Sure enough, a breezy discussion soon follows on a proposal to ban energy drinks for under-16s. Dietitian Orla Walsh talks about the harm caused by highly-caffeinated drinks.
“They can be lethal,” Walsh says. “I can testify to that.” Williams says cheerily. “I’ve been at weddings where I’ve drunk vodka and Red Bull and I’ve been wired.” So much for wisdom coming with age.

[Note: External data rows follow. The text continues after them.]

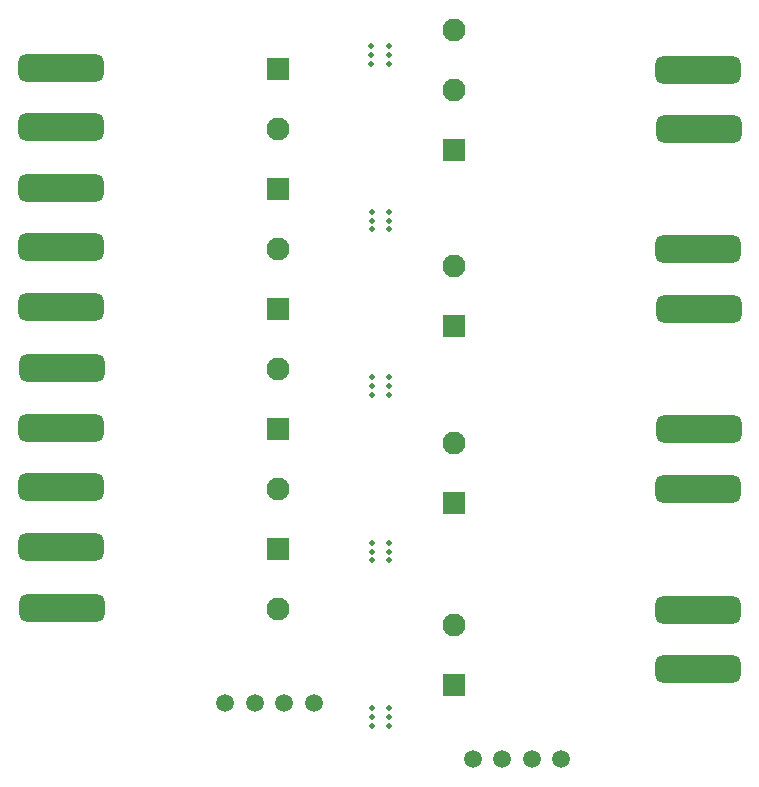
<source format=gbr>
%TF.GenerationSoftware,KiCad,Pcbnew,7.0.11*%
%TF.CreationDate,2025-07-03T12:22:14-04:00*%
%TF.ProjectId,14.1.6 - PMOS - PLC Connector Combined,31342e31-2e36-4202-9d20-504d4f53202d,rev?*%
%TF.SameCoordinates,Original*%
%TF.FileFunction,Soldermask,Bot*%
%TF.FilePolarity,Negative*%
%FSLAX46Y46*%
G04 Gerber Fmt 4.6, Leading zero omitted, Abs format (unit mm)*
G04 Created by KiCad (PCBNEW 7.0.11) date 2025-07-03 12:22:14*
%MOMM*%
%LPD*%
G01*
G04 APERTURE LIST*
G04 Aperture macros list*
%AMRoundRect*
0 Rectangle with rounded corners*
0 $1 Rounding radius*
0 $2 $3 $4 $5 $6 $7 $8 $9 X,Y pos of 4 corners*
0 Add a 4 corners polygon primitive as box body*
4,1,4,$2,$3,$4,$5,$6,$7,$8,$9,$2,$3,0*
0 Add four circle primitives for the rounded corners*
1,1,$1+$1,$2,$3*
1,1,$1+$1,$4,$5*
1,1,$1+$1,$6,$7*
1,1,$1+$1,$8,$9*
0 Add four rect primitives between the rounded corners*
20,1,$1+$1,$2,$3,$4,$5,0*
20,1,$1+$1,$4,$5,$6,$7,0*
20,1,$1+$1,$6,$7,$8,$9,0*
20,1,$1+$1,$8,$9,$2,$3,0*%
G04 Aperture macros list end*
%ADD10C,1.950000*%
%ADD11R,1.950000X1.950000*%
%ADD12C,0.500000*%
%ADD13C,1.498600*%
%ADD14RoundRect,0.572500X3.045750X0.572500X-3.045750X0.572500X-3.045750X-0.572500X3.045750X-0.572500X0*%
G04 APERTURE END LIST*
D10*
%TO.C,J317*%
X107500000Y-89000000D03*
D11*
X107500000Y-94080000D03*
%TD*%
D12*
%TO.C,mouse-bite-2mm-slot*%
X100550000Y-85890000D03*
X102050000Y-85890000D03*
X100550000Y-85140000D03*
X102050000Y-85140000D03*
X100550000Y-84390000D03*
X102050000Y-84390000D03*
%TD*%
%TO.C,mouse-bite-2mm-slot*%
X100550000Y-127950000D03*
X102050000Y-127950000D03*
X100550000Y-127200000D03*
X102050000Y-127200000D03*
X100550000Y-126450000D03*
X102050000Y-126450000D03*
%TD*%
D10*
%TO.C,J222*%
X92640000Y-97740000D03*
D11*
X92640000Y-92660000D03*
%TD*%
D10*
%TO.C,J224*%
X92600000Y-118060000D03*
D11*
X92600000Y-112980000D03*
%TD*%
D10*
%TO.C,J320*%
X107500000Y-104000000D03*
D11*
X107500000Y-109080000D03*
%TD*%
D13*
%TO.C,J226*%
X95660000Y-125970000D03*
X93160000Y-125970000D03*
X90660000Y-125970000D03*
X88160000Y-125970000D03*
%TD*%
D10*
%TO.C,J318*%
X107500000Y-69000000D03*
X107500000Y-74080000D03*
D11*
X107500000Y-79160000D03*
%TD*%
D12*
%TO.C,mouse-bite-2mm-slot*%
X100550000Y-99910000D03*
X102050000Y-99910000D03*
X100550000Y-99160000D03*
X102050000Y-99160000D03*
X100550000Y-98410000D03*
X102050000Y-98410000D03*
%TD*%
%TO.C,mouse-bite-2mm-slot*%
X100550000Y-113920000D03*
X102050000Y-113920000D03*
X100550000Y-113170000D03*
X102050000Y-113170000D03*
X100550000Y-112420000D03*
X102050000Y-112420000D03*
%TD*%
D10*
%TO.C,J221*%
X92640000Y-107900000D03*
D11*
X92640000Y-102820000D03*
%TD*%
D10*
%TO.C,J223*%
X92640000Y-77420000D03*
D11*
X92640000Y-72340000D03*
%TD*%
D10*
%TO.C,J225*%
X92640000Y-87580000D03*
D11*
X92640000Y-82500000D03*
%TD*%
D12*
%TO.C,mouse-bite-2mm-slot*%
X100540000Y-71860000D03*
X102040000Y-71860000D03*
X100540000Y-71110000D03*
X102040000Y-71110000D03*
X100540000Y-70360000D03*
X102040000Y-70360000D03*
%TD*%
D10*
%TO.C,J319*%
X107500000Y-119400000D03*
D11*
X107500000Y-124480000D03*
%TD*%
D13*
%TO.C,J321*%
X116620000Y-130760000D03*
X114120000Y-130760000D03*
X111620000Y-130760000D03*
X109120000Y-130760000D03*
%TD*%
D14*
%TO.C,J304*%
X128220000Y-72350000D03*
%TD*%
%TO.C,J212*%
X74258250Y-112817224D03*
%TD*%
%TO.C,J216*%
X74268250Y-92497224D03*
%TD*%
%TO.C,J213*%
X74268250Y-107737224D03*
%TD*%
%TO.C,J217*%
X74268250Y-87407224D03*
%TD*%
%TO.C,J308*%
X128220000Y-118070000D03*
%TD*%
%TO.C,J219*%
X74238250Y-77247224D03*
%TD*%
%TO.C,J211*%
X74340000Y-117907224D03*
%TD*%
%TO.C,J312*%
X128220000Y-87570000D03*
%TD*%
%TO.C,J316*%
X128230000Y-102800000D03*
%TD*%
%TO.C,J214*%
X74258250Y-102667224D03*
%TD*%
%TO.C,J305*%
X128230000Y-92650000D03*
%TD*%
%TO.C,J301*%
X128220000Y-123130000D03*
%TD*%
%TO.C,J215*%
X74320000Y-97580000D03*
%TD*%
%TO.C,J303*%
X128240000Y-77410000D03*
%TD*%
%TO.C,J313*%
X128220000Y-107900000D03*
%TD*%
%TO.C,J218*%
X74258250Y-82347224D03*
%TD*%
%TO.C,J220*%
X74238250Y-72187224D03*
%TD*%
M02*

</source>
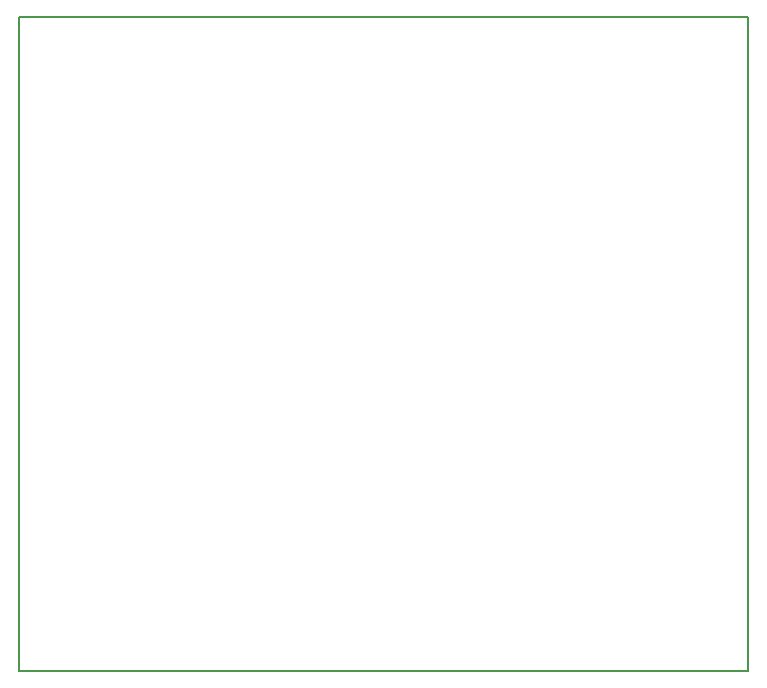
<source format=gm1>
G04 #@! TF.GenerationSoftware,KiCad,Pcbnew,(5.0.2)-1*
G04 #@! TF.CreationDate,2019-03-15T10:50:12+00:00*
G04 #@! TF.ProjectId,mixer,6d697865-722e-46b6-9963-61645f706362,rev?*
G04 #@! TF.SameCoordinates,Original*
G04 #@! TF.FileFunction,Profile,NP*
%FSLAX46Y46*%
G04 Gerber Fmt 4.6, Leading zero omitted, Abs format (unit mm)*
G04 Created by KiCad (PCBNEW (5.0.2)-1) date 15/03/2019 10:50:12*
%MOMM*%
%LPD*%
G01*
G04 APERTURE LIST*
%ADD10C,0.150000*%
G04 APERTURE END LIST*
D10*
X122047000Y-14859000D02*
X60325000Y-14859000D01*
X122047000Y-70231000D02*
X122047000Y-14859000D01*
X60325000Y-70231000D02*
X122047000Y-70231000D01*
X60325000Y-14859000D02*
X60325000Y-70231000D01*
M02*

</source>
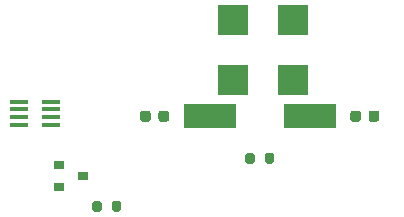
<source format=gbp>
%TF.GenerationSoftware,KiCad,Pcbnew,5.1.9+dfsg1-1*%
%TF.CreationDate,2021-05-17T22:01:10+02:00*%
%TF.ProjectId,PIC32MXCubeV1,50494333-324d-4584-9375-626556312e6b,rev?*%
%TF.SameCoordinates,Original*%
%TF.FileFunction,Paste,Bot*%
%TF.FilePolarity,Positive*%
%FSLAX46Y46*%
G04 Gerber Fmt 4.6, Leading zero omitted, Abs format (unit mm)*
G04 Created by KiCad (PCBNEW 5.1.9+dfsg1-1) date 2021-05-17 22:01:10*
%MOMM*%
%LPD*%
G01*
G04 APERTURE LIST*
%ADD10R,2.540000X2.540000*%
%ADD11R,1.560000X0.400000*%
%ADD12R,0.900000X0.800000*%
%ADD13R,4.500000X2.000000*%
G04 APERTURE END LIST*
%TO.C,R3005*%
G36*
G01*
X160191000Y-94255000D02*
X160191000Y-93705000D01*
G75*
G02*
X160391000Y-93505000I200000J0D01*
G01*
X160791000Y-93505000D01*
G75*
G02*
X160991000Y-93705000I0J-200000D01*
G01*
X160991000Y-94255000D01*
G75*
G02*
X160791000Y-94455000I-200000J0D01*
G01*
X160391000Y-94455000D01*
G75*
G02*
X160191000Y-94255000I0J200000D01*
G01*
G37*
G36*
G01*
X158541000Y-94255000D02*
X158541000Y-93705000D01*
G75*
G02*
X158741000Y-93505000I200000J0D01*
G01*
X159141000Y-93505000D01*
G75*
G02*
X159341000Y-93705000I0J-200000D01*
G01*
X159341000Y-94255000D01*
G75*
G02*
X159141000Y-94455000I-200000J0D01*
G01*
X158741000Y-94455000D01*
G75*
G02*
X158541000Y-94255000I0J200000D01*
G01*
G37*
%TD*%
D10*
%TO.C,Y2002*%
X175514000Y-78232000D03*
X170434000Y-78232000D03*
X170434000Y-83312000D03*
X175514000Y-83312000D03*
%TD*%
%TO.C,C2001*%
G36*
G01*
X180385000Y-86610000D02*
X180385000Y-86110000D01*
G75*
G02*
X180610000Y-85885000I225000J0D01*
G01*
X181060000Y-85885000D01*
G75*
G02*
X181285000Y-86110000I0J-225000D01*
G01*
X181285000Y-86610000D01*
G75*
G02*
X181060000Y-86835000I-225000J0D01*
G01*
X180610000Y-86835000D01*
G75*
G02*
X180385000Y-86610000I0J225000D01*
G01*
G37*
G36*
G01*
X181935000Y-86610000D02*
X181935000Y-86110000D01*
G75*
G02*
X182160000Y-85885000I225000J0D01*
G01*
X182610000Y-85885000D01*
G75*
G02*
X182835000Y-86110000I0J-225000D01*
G01*
X182835000Y-86610000D01*
G75*
G02*
X182610000Y-86835000I-225000J0D01*
G01*
X182160000Y-86835000D01*
G75*
G02*
X181935000Y-86610000I0J225000D01*
G01*
G37*
%TD*%
%TO.C,C2002*%
G36*
G01*
X163492000Y-86110000D02*
X163492000Y-86610000D01*
G75*
G02*
X163267000Y-86835000I-225000J0D01*
G01*
X162817000Y-86835000D01*
G75*
G02*
X162592000Y-86610000I0J225000D01*
G01*
X162592000Y-86110000D01*
G75*
G02*
X162817000Y-85885000I225000J0D01*
G01*
X163267000Y-85885000D01*
G75*
G02*
X163492000Y-86110000I0J-225000D01*
G01*
G37*
G36*
G01*
X165042000Y-86110000D02*
X165042000Y-86610000D01*
G75*
G02*
X164817000Y-86835000I-225000J0D01*
G01*
X164367000Y-86835000D01*
G75*
G02*
X164142000Y-86610000I0J225000D01*
G01*
X164142000Y-86110000D01*
G75*
G02*
X164367000Y-85885000I225000J0D01*
G01*
X164817000Y-85885000D01*
G75*
G02*
X165042000Y-86110000I0J-225000D01*
G01*
G37*
%TD*%
%TO.C,R2001*%
G36*
G01*
X171495000Y-90191000D02*
X171495000Y-89641000D01*
G75*
G02*
X171695000Y-89441000I200000J0D01*
G01*
X172095000Y-89441000D01*
G75*
G02*
X172295000Y-89641000I0J-200000D01*
G01*
X172295000Y-90191000D01*
G75*
G02*
X172095000Y-90391000I-200000J0D01*
G01*
X171695000Y-90391000D01*
G75*
G02*
X171495000Y-90191000I0J200000D01*
G01*
G37*
G36*
G01*
X173145000Y-90191000D02*
X173145000Y-89641000D01*
G75*
G02*
X173345000Y-89441000I200000J0D01*
G01*
X173745000Y-89441000D01*
G75*
G02*
X173945000Y-89641000I0J-200000D01*
G01*
X173945000Y-90191000D01*
G75*
G02*
X173745000Y-90391000I-200000J0D01*
G01*
X173345000Y-90391000D01*
G75*
G02*
X173145000Y-90191000I0J200000D01*
G01*
G37*
%TD*%
D11*
%TO.C,U2002*%
X152320000Y-87086000D03*
X152320000Y-86436000D03*
X152320000Y-85776000D03*
X152320000Y-85126000D03*
X155020000Y-85126000D03*
X155020000Y-85776000D03*
X155020000Y-86436000D03*
X155020000Y-87086000D03*
%TD*%
D12*
%TO.C,U2003*%
X155718000Y-92390000D03*
X155718000Y-90490000D03*
X157718000Y-91440000D03*
%TD*%
D13*
%TO.C,Y2001*%
X176970000Y-86360000D03*
X168470000Y-86360000D03*
%TD*%
M02*

</source>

Radio Moment of the Week: Clarke’s classical gas
Lyric FM has long moved on from a narrowly classical remit, but its adventurous evening shows are now in stark contrast to its daytime middlebrow orchestral offerings. Take Bernard Clarke’s stewardship of The Blue Of The Night (Mon-Thu). Pleasingly highbrow and avant-garde in his tastes and deadpan in his delivery, Clarke isn’t afraid to upset purists with his selection on Monday. He opens the show promising works by Gorecki, Janacek and Beethoven.
“Then a little later,” he adds, “some of the greats from the past – Jimi Hendrix, the Doors, Led Zeppelin. You know, the good stuff.” Sure enough, Clarke is as good as his word. Does classic rock count as classical?